Aubergines with firm tofu and noodles

This is a recipe of my own devising but based upon a Chinese classic, Fish-fragrant Aubergines, which is a dish I’ve cooked before, but not blogged about, which is something that I need to remedy. The original is in Fuchsia Dunlop’s Every Grain Of Rice. There isn’t any actual fish in the dish. As it says in the book “They call this complex flavour “fish-fragrant” because it draws on the seasonings used in Sichuanese fish cooking, so it is supposed to recall to those who eat it the taste of fish“.

Anyway, I wanted to make something similar but which would make a mid-week evening meal with the addition of some noodles.
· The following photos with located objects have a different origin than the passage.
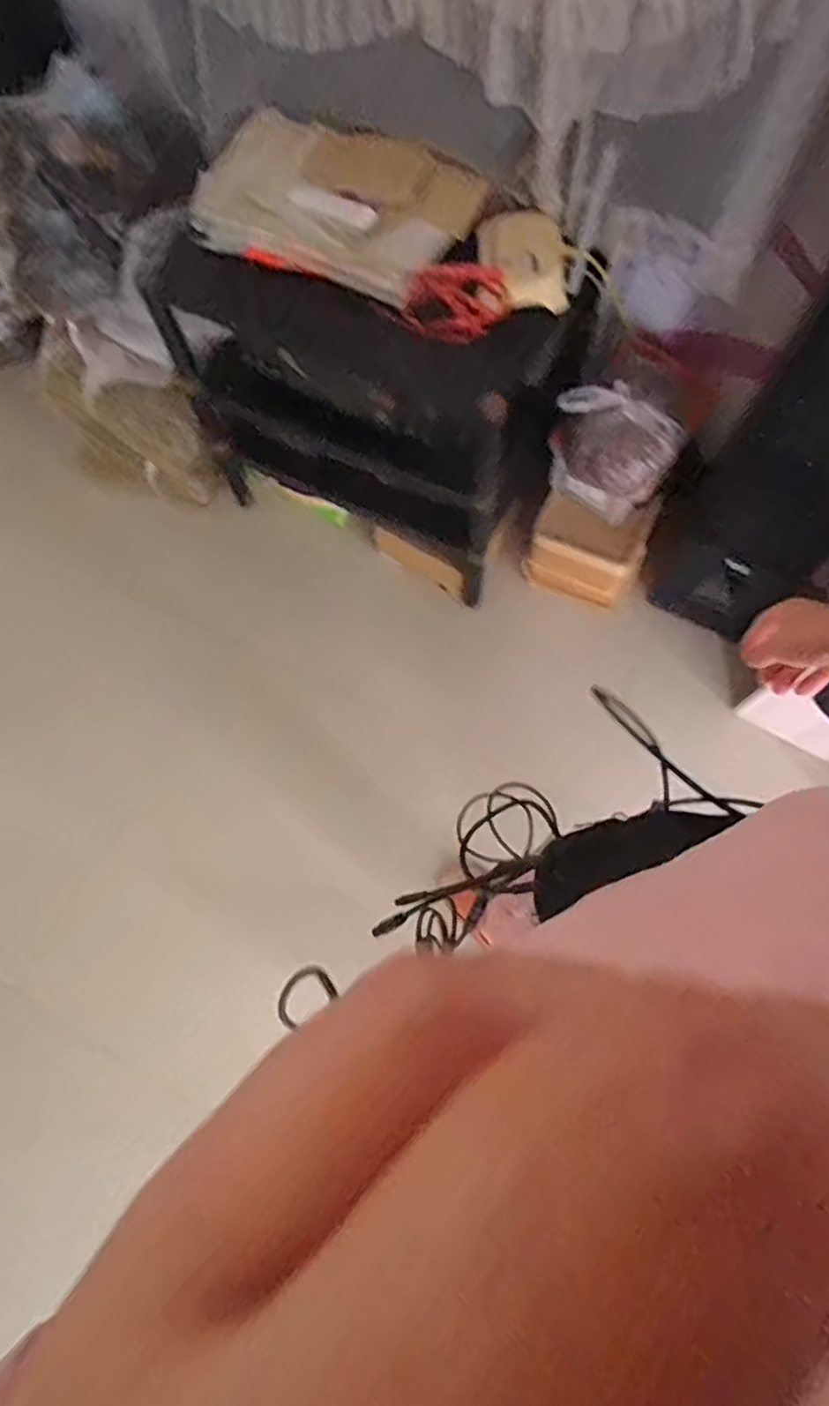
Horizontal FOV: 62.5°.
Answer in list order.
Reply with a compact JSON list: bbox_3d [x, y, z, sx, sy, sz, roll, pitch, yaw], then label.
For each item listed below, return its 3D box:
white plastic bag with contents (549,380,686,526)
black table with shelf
[{"bbox_3d":[0.350,-0.433,1.230,0.221,0.239,0.121,16,73,7],"label":"white plastic bag with contents"},{"bbox_3d":[-0.059,-0.601,1.310,0.681,0.516,0.374,27,75,11],"label":"black table with shelf"}]

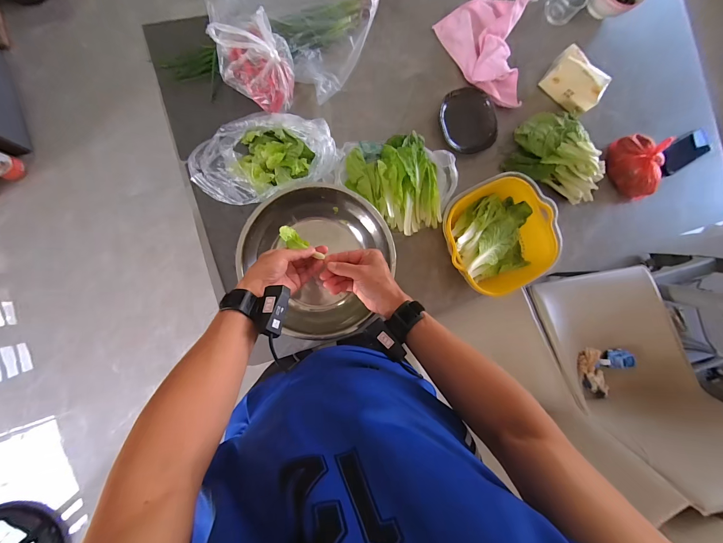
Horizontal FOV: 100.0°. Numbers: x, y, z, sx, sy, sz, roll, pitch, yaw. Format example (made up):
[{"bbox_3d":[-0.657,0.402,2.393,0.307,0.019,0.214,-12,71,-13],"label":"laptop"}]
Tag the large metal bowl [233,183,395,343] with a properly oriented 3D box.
[{"bbox_3d":[-0.095,-0.025,0.637,0.282,0.100,0.290,0,88,-8],"label":"large metal bowl"}]

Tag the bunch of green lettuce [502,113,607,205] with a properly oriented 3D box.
[{"bbox_3d":[0.478,-0.277,0.715,0.236,0.087,0.146,26,85,-7],"label":"bunch of green lettuce"}]

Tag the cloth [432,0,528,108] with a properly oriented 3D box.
[{"bbox_3d":[0.321,-0.529,0.713,0.191,0.059,0.258,-34,93,-8],"label":"cloth"}]

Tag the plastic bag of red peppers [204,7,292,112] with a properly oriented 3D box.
[{"bbox_3d":[-0.208,-0.429,0.620,0.158,0.085,0.124,29,85,-6],"label":"plastic bag of red peppers"}]

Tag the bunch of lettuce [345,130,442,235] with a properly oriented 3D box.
[{"bbox_3d":[0.084,-0.186,0.662,0.186,0.060,0.208,-22,92,-8],"label":"bunch of lettuce"}]

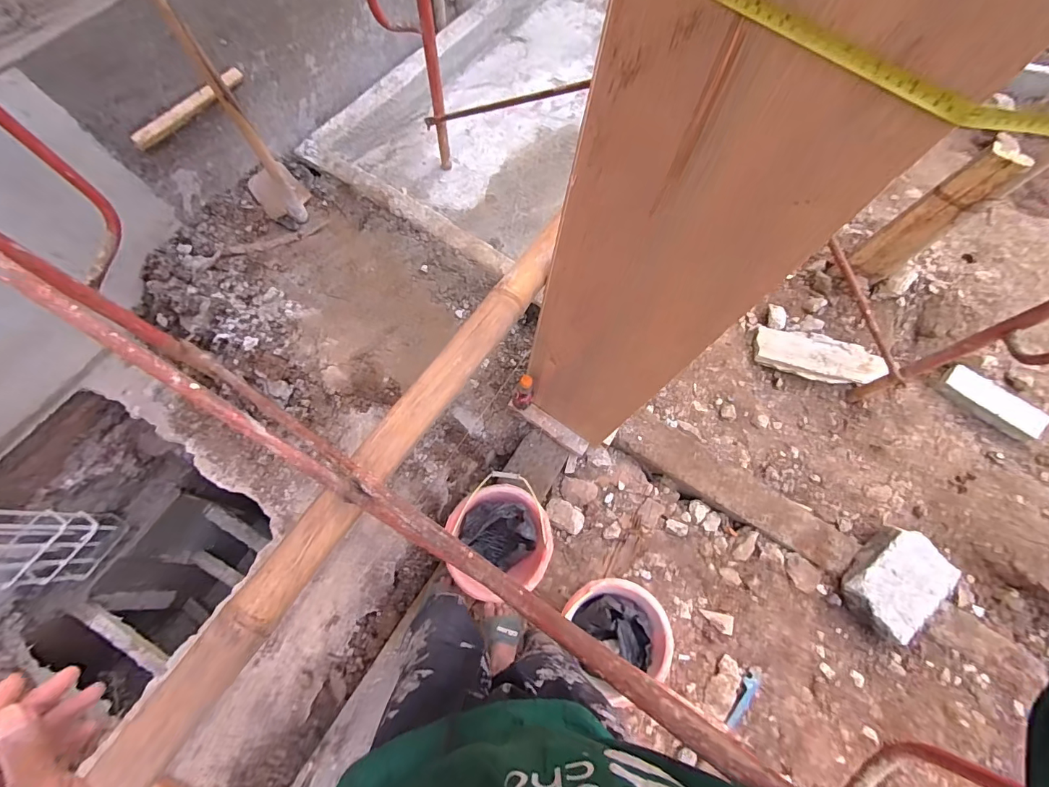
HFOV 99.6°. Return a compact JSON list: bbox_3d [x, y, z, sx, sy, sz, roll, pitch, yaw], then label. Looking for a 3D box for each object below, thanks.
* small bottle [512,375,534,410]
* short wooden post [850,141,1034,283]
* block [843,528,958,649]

I decided that firm tofu would be a nice addition and a contrast to the meltingly-soft aubergine.


2 Chinese aubergines (These are the long thin pale purple ones. Normal aubergines are fine too)
sunflower or groundnut oil
1 tablespoon of chilli bean paste
hot water
2 teaspoons of hoisin sauce
2 teaspoons of potato flour mixed with one tablespoon cold water
2 teaspoons Chinkiang vinegar
1 small block of firm tofu, cut into strips
2 teaspoons of light soy sauce
2 red chillies, chopped (seeded if you wish)
1 green pepper, cut into strips
3 chopped spring onion, green and white parts separated


Cut the aubergines lengthways into quarters, then cut these into evenly sized batons. You don’t need to do the salting and draining thing. Modern aubergines don’t really need it.

In a wok, heat four tablespoons of oil over a hot flame. Add the aubergines in batches and deep-fry for three to four minutes until slightly golden on the outside and soft and buttery within. Remove and drain on paper towels or in a sieve over a bowl.

Return the wok to a medium flame. There should be enough oil in the wok for the next stage. If not, add another tablespoonful. When the wok is hot again, fry the firm tofu strips, remove and leave to drain with the aubergine pieces. Then, add the red chillies, green peppers and white parts of the spring onions. Fry for a minute or two and add the chilli bean paste and stir-fry until the oil is red and fragrant, then add the soy and hoisin sauces and continue to stir-fry until you can smell their aromas. Take care not to let it burn.

Return the aubergines and tofu to the sauce with some hot water and let it simmer gently for a minute or so to absorb the flavours and warm through. Then stir the potato flour mixture and the vinegar, stirring until it thickens and then serve with noodles and with the green parts of the spring onions on top.

I used some thick fresh white wheat noodles. These are labelled as Shanghai noodles and look very much like Japanese udon noodles. They only take about a minute or two to cook through.